Data might have a colour. Black lives became so dispensable in the USA in 2014 that human beings were reduced to a bundle of probabilities – the odds that the man in front of me is holding a gun, the odds that he wants to use it on me, the odds that he wants to kill me. The number of people killed on those spurious odds tallied until it became a statistic, almost fulfilling Stalin’s aphorism. The audio of the gunshots, the proximity of the props on the crime scene have all been Zaprudered to unimaginable levels, as if the exact quantification of data could make an accurate enough statement about the power dynamics between black and white, as if black and white could be demarcated by hexadecimal codes.

There was still a coda to the bleakness and obliteration of humanity in 2014, as the details of the CIA’s shocking institutional torture were finally held up to the light. The mutual animosity between radical Muslims and the moral cavalry of the West is itself like a ray of light, endlessly mirrored between the two sides until it fulgurates into a mutually destructive beam. I read the details of the report whilst stood at a platform waiting for a train and the bilious reaction I felt towards the inhuman treatment towards the prisoners pulled me self-destructively towards the train tracks from the pit of my stomach for a fleeting moment. So soon after we supposedly learned our lessons from the 100th anniversary of the beginning of the First World War, our capacity to commit violence to each other had never seemed more brazen. They were billed as ‘enhanced interrogation techniques’ but the ineffectiveness of torture is so well-known that the pain inflicted upon the prisoners was punitive – a medieval application of morality which wormed its way through damp towels and anal canals.

And all of this leads us to 2014’s greatest phenomenon, the one which captures the spirit of the passing year: Twitch Plays Pokémon.
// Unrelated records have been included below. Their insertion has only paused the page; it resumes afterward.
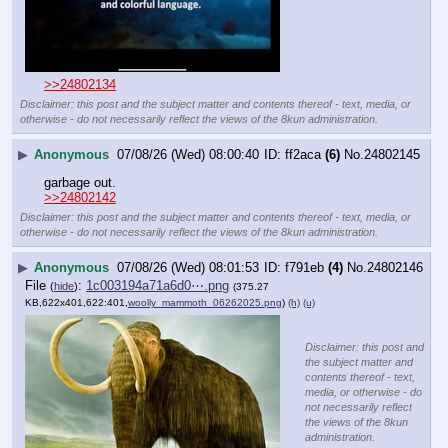
>>24802134
Disclaimer: this post and the subject matter and contents thereof - text, media, or
otherwise - do not necessarily reflect the views of the 8kun administration.
▶
Anonymous
07/08/26 (Wed) 08:00:40
ff2aca
(6)
No.
24802145
garbage out.
>>24802142
Disclaimer: this post and the subject matter and contents thereof - text, media, or
otherwise - do not necessarily reflect the views of the 8kun administration.
▶
Anonymous
07/08/26 (Wed) 08:01:53
f791eb
(4)
No.
24802146
File
:
1c003194a71a6d0⋯.png
(
hide
)
(375.27
KB,622x401,622:401,
woolly_mammoth_06262025.png
)
(h)
(u)
Disclaimer: this post and
the subject matter and
contents thereof - text,
media, or otherwise - do
not necessarily reflect
the views of the 8kun
administration.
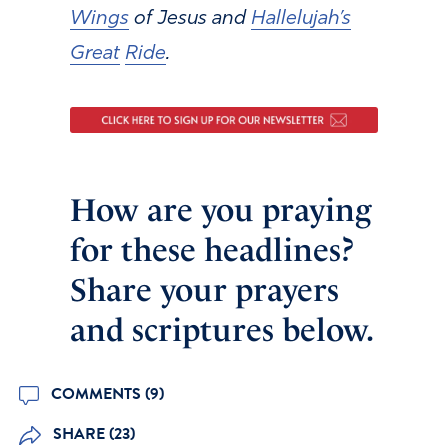
Wings
of Jesus and
Hallelujah’s
Great
Ride
.
How are you praying
for these headlines?
Share your prayers
and scriptures below.
COMMENTS (9)
SHARE (23)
A reservoir of 8 bit memories attuned in a cloud mind. An ultra-democratic interface that created its own mythos within a matter of days. A stage where every facet of human existence could be observed, an anthropological Petri dish. There was war, prompted by sectarianism. Even the days of the week seemed imbued with their own particular baggage (‘Bloody Sunday’) with the sense of Creation at work, where millions of users were spawned instantaneously and grappled in the dark to make sense of a directionless world, trying to work together. The image of Red being pulled in four different directions while repeatedly trying to consult the helix fossil seems like the appropriate image for the year in which the confusion of trying to narrativise the world with an overabundance of information was made plain. Perhaps the way we are going forward is actually the way back, to try and interpret events as portents, to read into them a millennial millenarianist significance that supersedes rational thought.

Postscript:  What was the soundtrack to such a bleak year? I found no better candidate than the unremitting darkness and monolithic intensity of Andy Stott’s Faith In Strangers. The album cover depicts an enigmatic head situated in front of an apartment window, interrupting any look out of it – towards escape maybe – with an Polynesian style statuette.  The album is punctuated by ghosts, either breathing all over the mix or restlessly banging on pipes. The vibrance of dub and techno is detuned into a cold grey steel which is unrepentant in the darkness it broods. Any sense of urgency has the paranoid powerlessness of a caffeine overdose, with movement a step ahead of thought. At a time where Spotify and the curatorial power of each individual music consumer is more powerful than ever, the experience of listening to work which completely crushes you and drains you is more important than ever – you are accountable to the music, rather than vice versa.